Asked by Jonathan Wise: Find a meaning of the r-coefficients of \mathrm{DR}_g^{d,r}(A) (a polynomial in r) for g=1, possibly after changing its definition.

Conjecture (Ranganathan, Wise) In genus 1, the degree 1 coefficient vanishes because the reduced DR cycle is equal to the reduced orbifold DR cycle.

For the objects appearing in the conjecture:
  • Reduced DR-cycle: a variant of the usual DR-cycle obtained from a compactification of the space of relative maps to \mathbb{P}^1, where we disallow contracted genus 1 components, but allow genus 1 singularities
  • Orbifold DR cycle: obtained from maps to \mathbb{P}^1 with B \mathbb{Z}_r at 0,\infty
  • Reduced orbifold DR cycle: Take the DR cycle, but disallow contracted g=1 components, allow elliptic singularities
The conjecture is part of a more general story, comparing relative and orbifold invariants of (X,D), where D is a smooth divisor on X. Here, one either places a relative condition, or an r-th root structure on D. It turns out that the genus g=0 invariants agree, but by work of Fenglong You, higher genus invariants do not agree. Yet, the r=0 terms of the orbifold side and the relative side agree.

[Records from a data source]
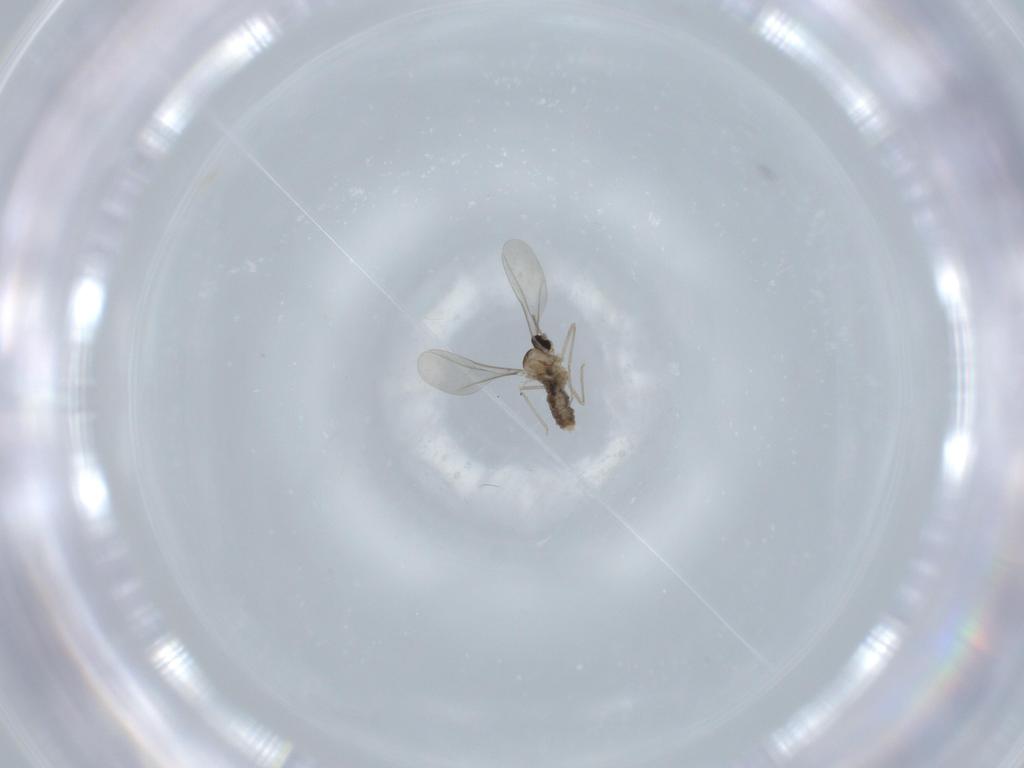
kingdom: Animalia
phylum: Arthropoda
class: Insecta
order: Diptera
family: Cecidomyiidae
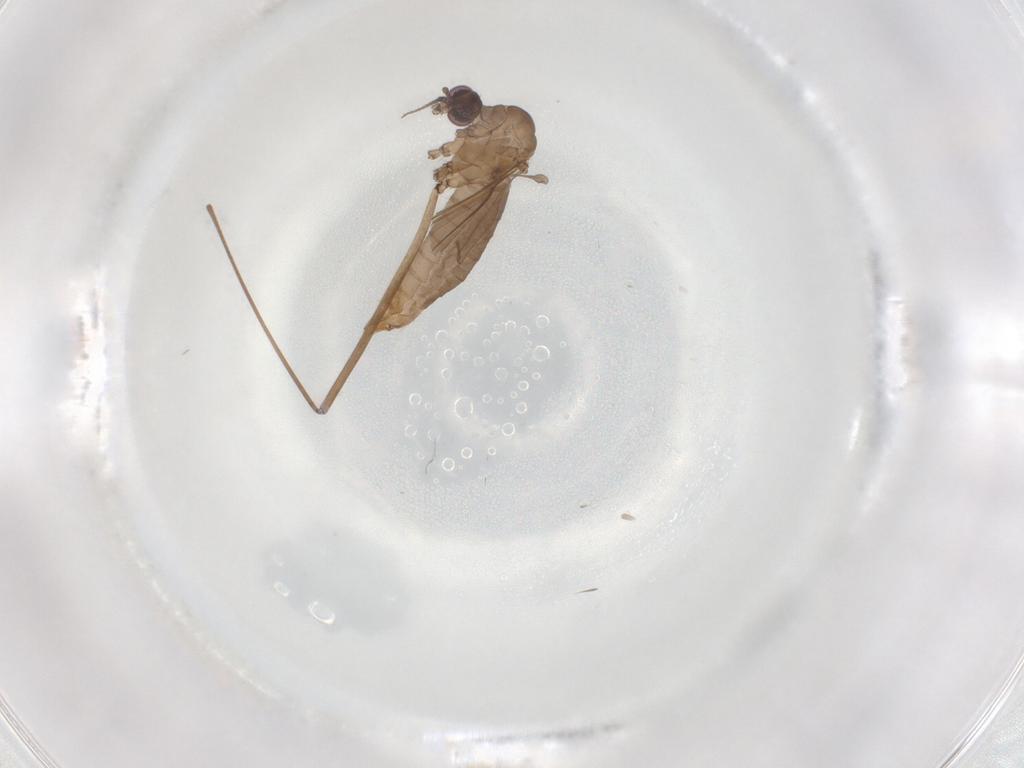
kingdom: Animalia
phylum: Arthropoda
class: Insecta
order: Diptera
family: Limoniidae
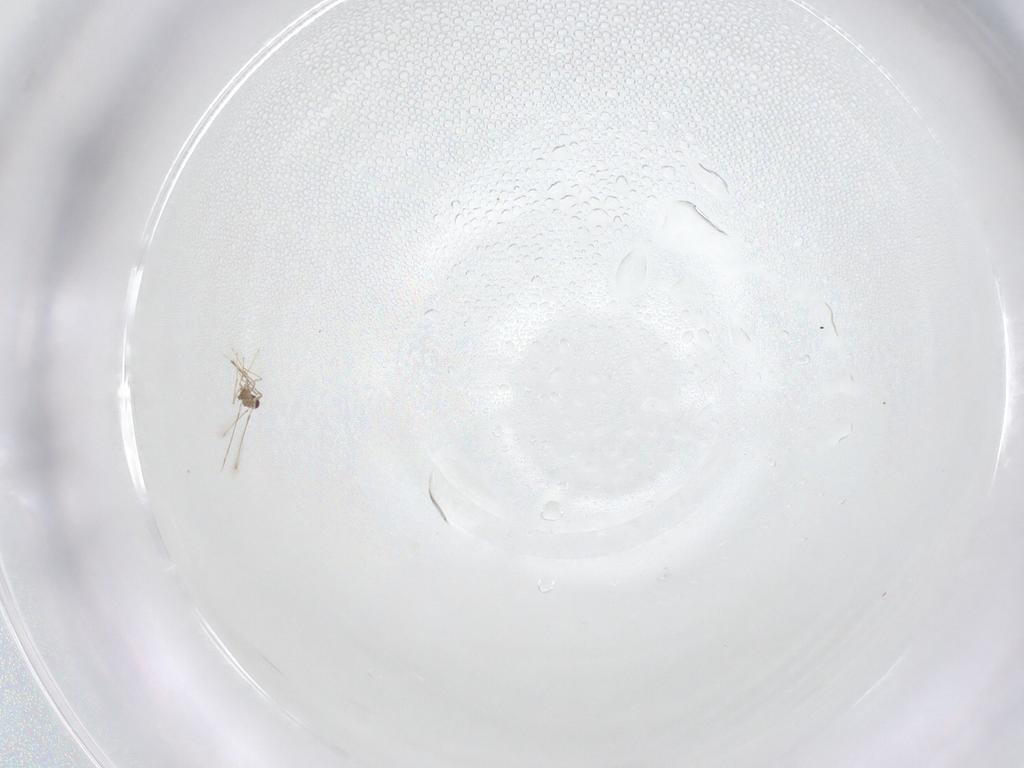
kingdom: Animalia
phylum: Arthropoda
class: Insecta
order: Hymenoptera
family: Mymaridae
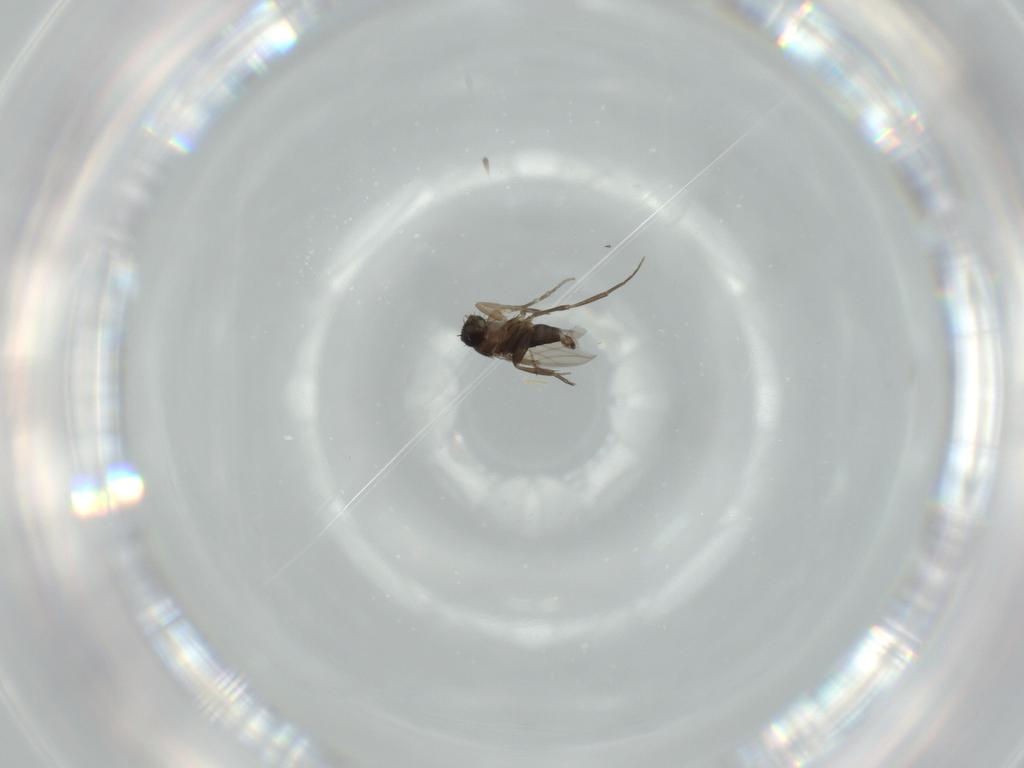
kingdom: Animalia
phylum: Arthropoda
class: Insecta
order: Diptera
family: Phoridae
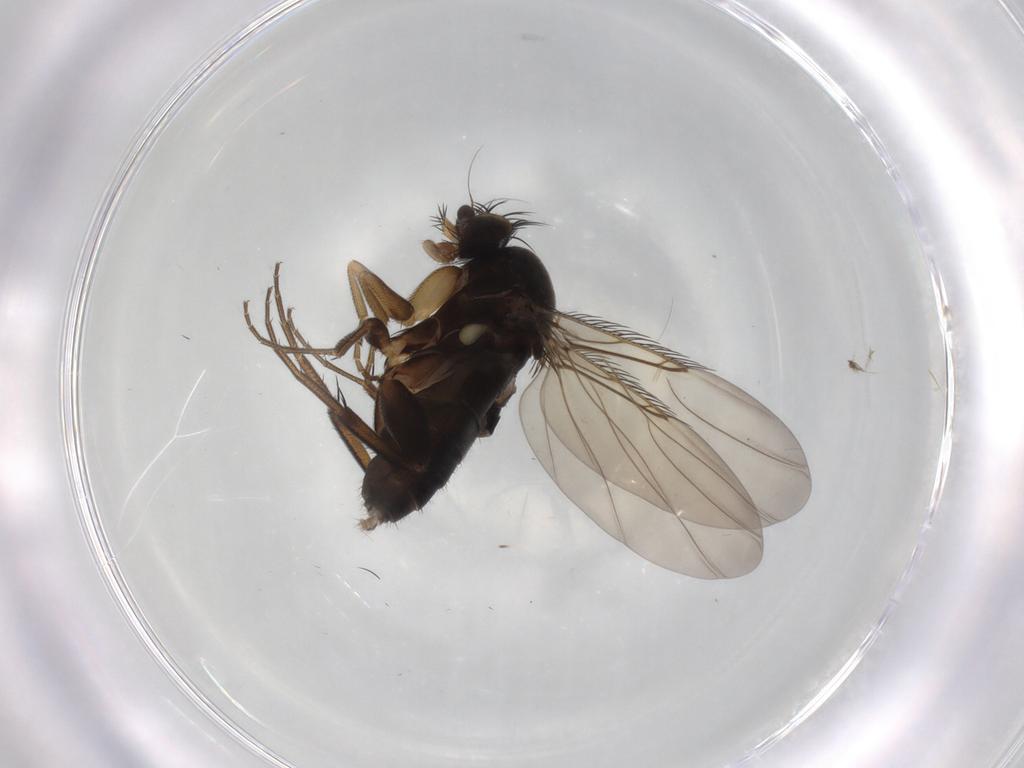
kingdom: Animalia
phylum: Arthropoda
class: Insecta
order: Diptera
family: Phoridae
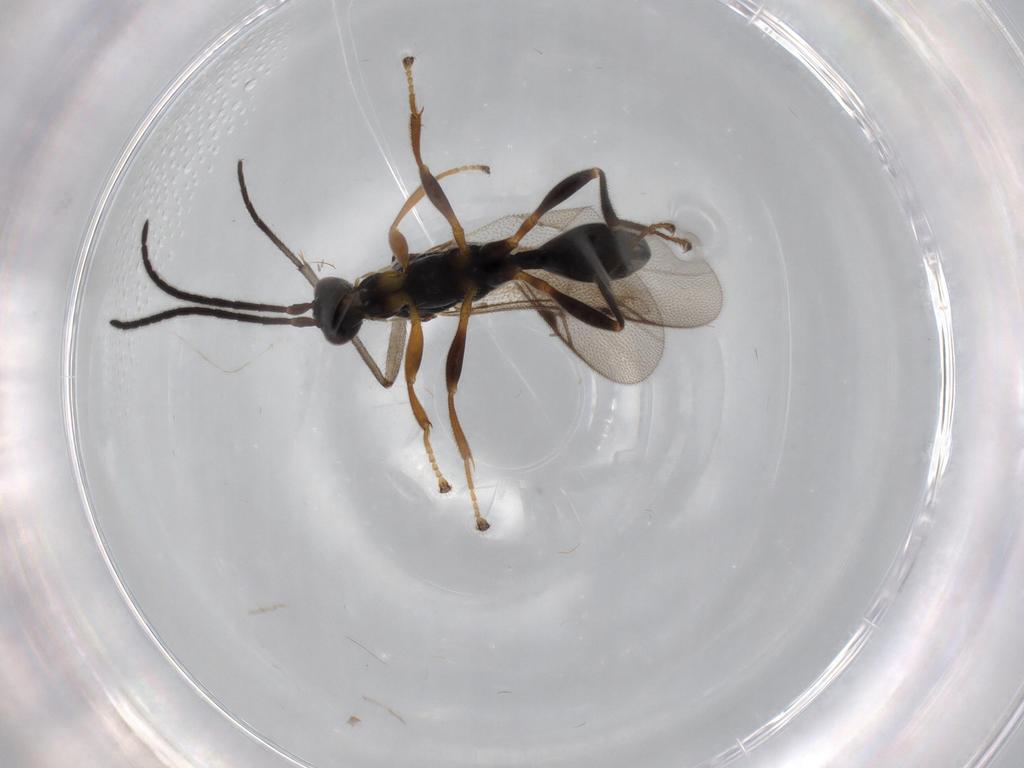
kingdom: Animalia
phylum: Arthropoda
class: Insecta
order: Hymenoptera
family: Proctotrupidae
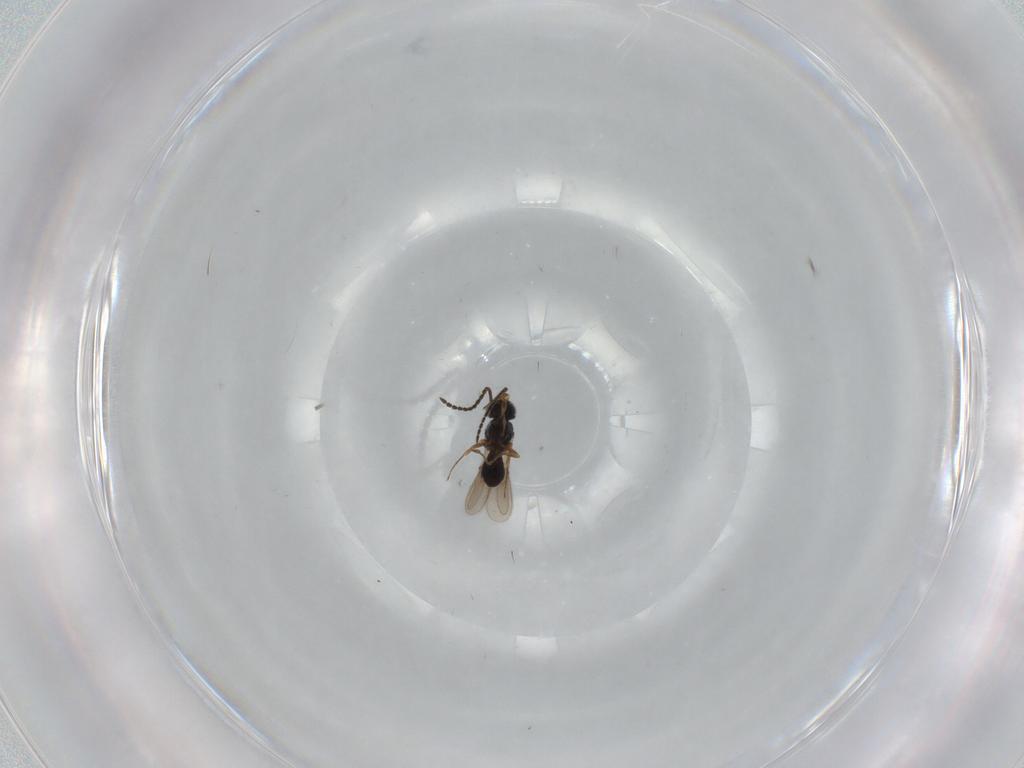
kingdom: Animalia
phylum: Arthropoda
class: Insecta
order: Hymenoptera
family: Scelionidae
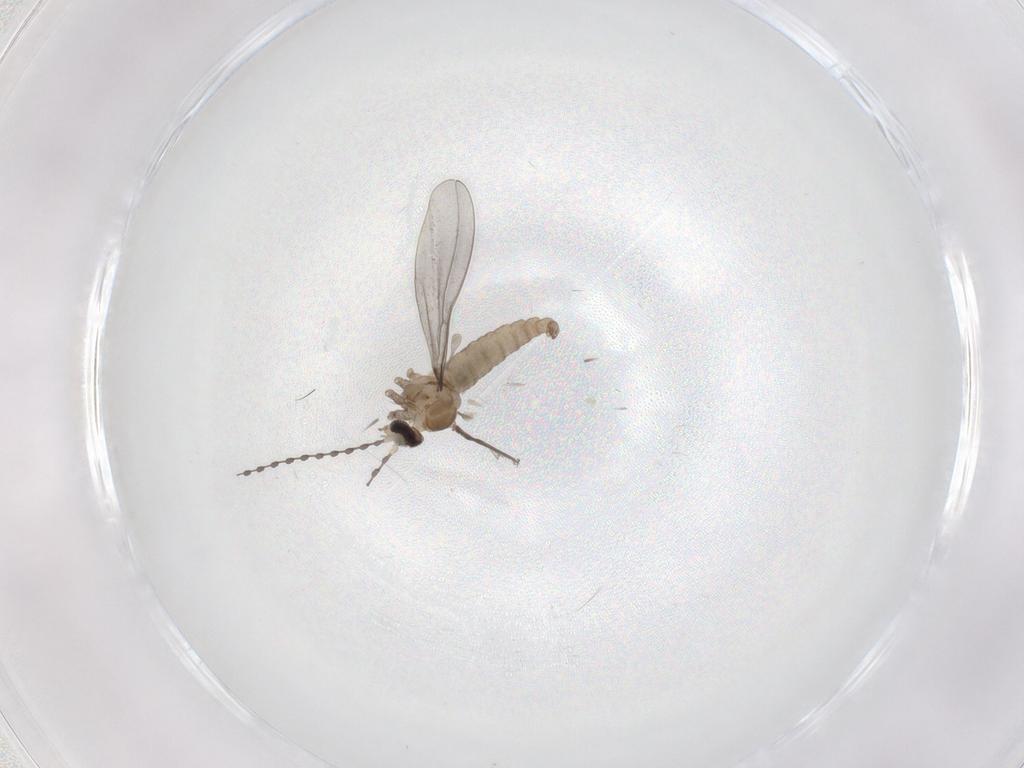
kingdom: Animalia
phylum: Arthropoda
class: Insecta
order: Diptera
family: Cecidomyiidae
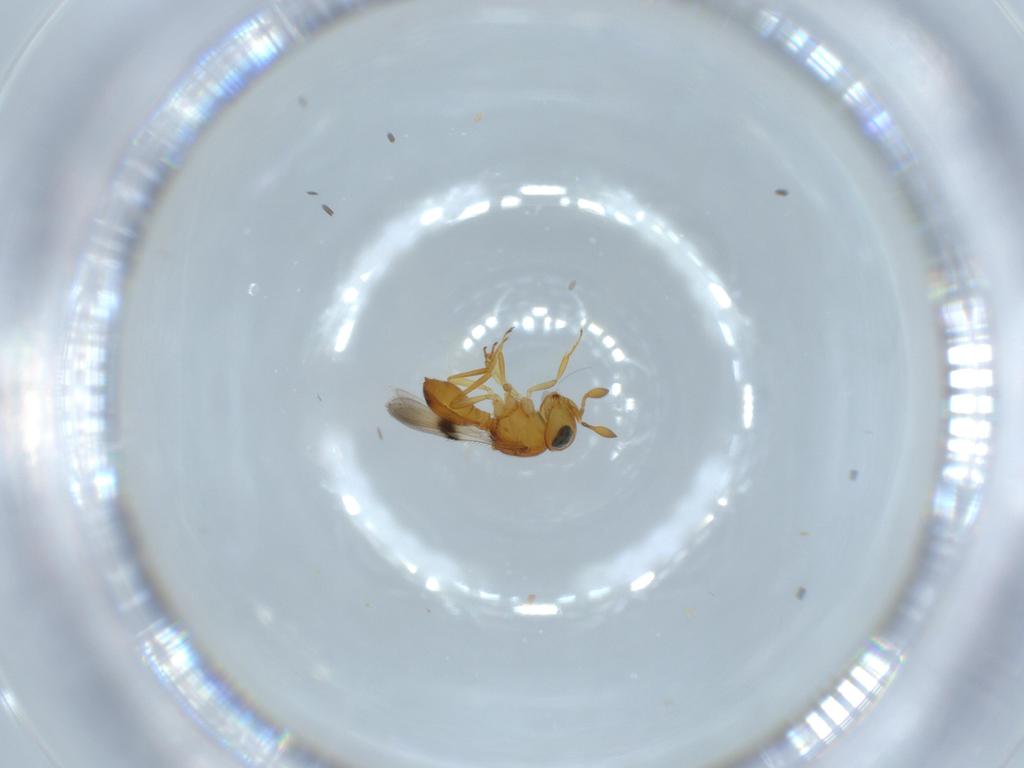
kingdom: Animalia
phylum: Arthropoda
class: Insecta
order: Hymenoptera
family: Scelionidae
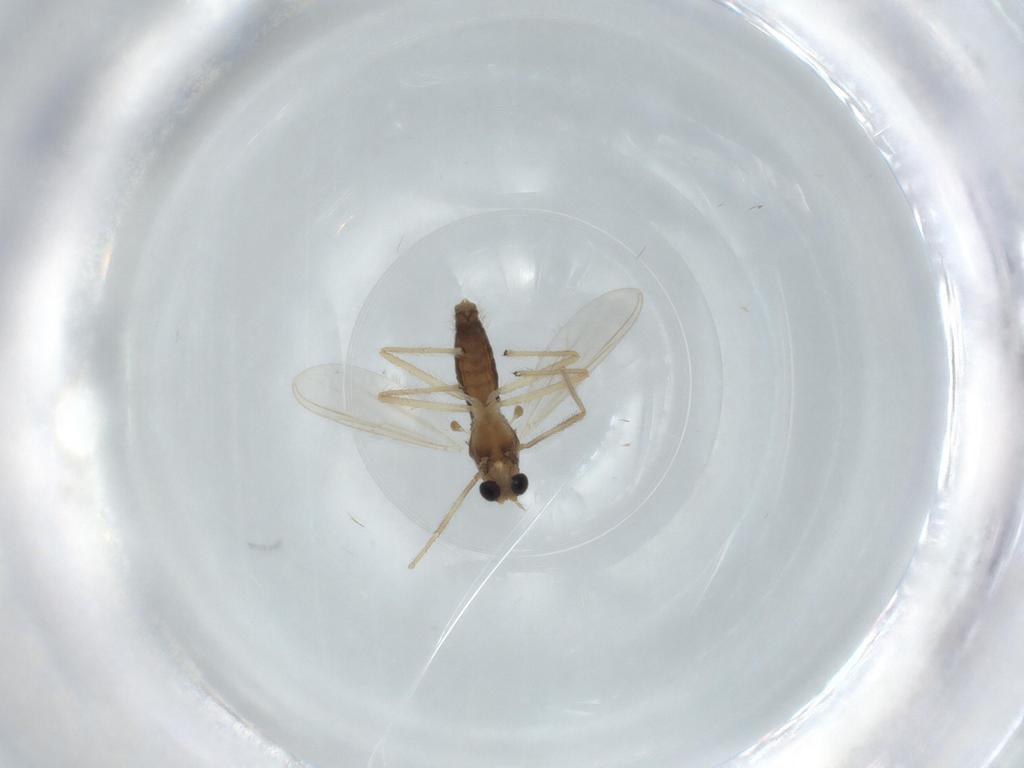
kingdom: Animalia
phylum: Arthropoda
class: Insecta
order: Diptera
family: Chironomidae
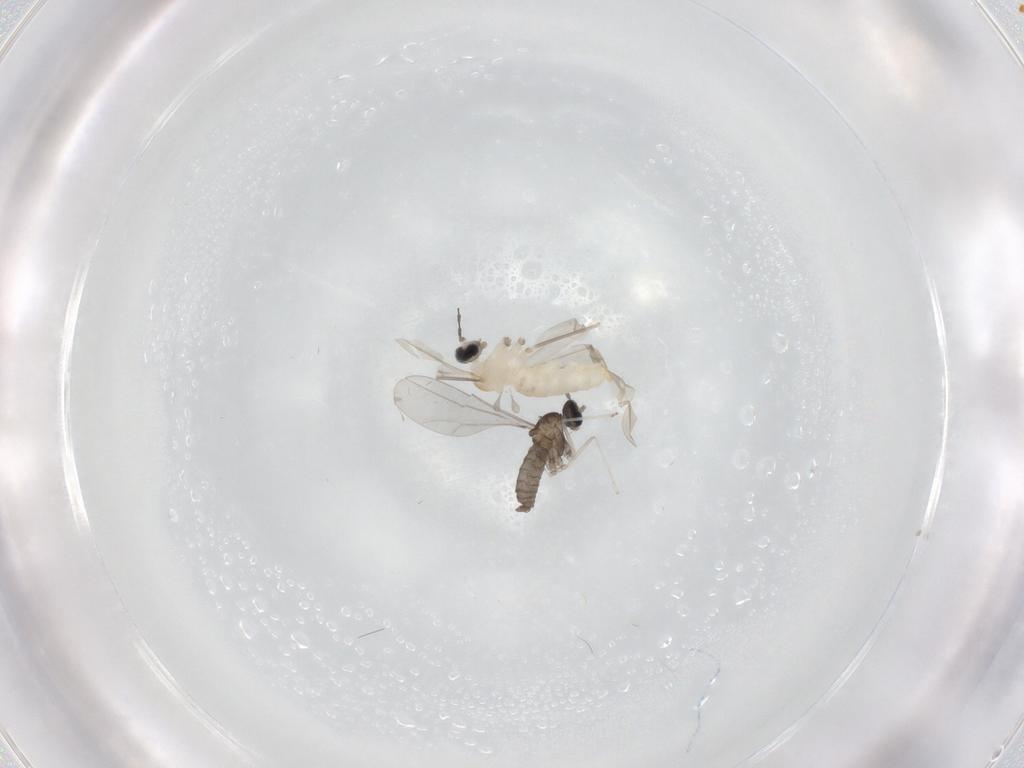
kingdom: Animalia
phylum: Arthropoda
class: Insecta
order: Diptera
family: Cecidomyiidae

Work required ▸ Reproduce part of the passage on DR cycles, beginning at the words "Asked by Jonathan" and stopping after "orbifold DR cycle.". None of these entries is needed for what comes next.

Output for this exercise ▸
Asked by Jonathan Wise: Find a meaning of the r-coefficients of \mathrm{DR}_g^{d,r}(A) (a polynomial in r) for g=1, possibly after changing its definition.

Conjecture (Ranganathan, Wise) In genus 1, the degree 1 coefficient vanishes because the reduced DR cycle is equal to the reduced orbifold DR cycle.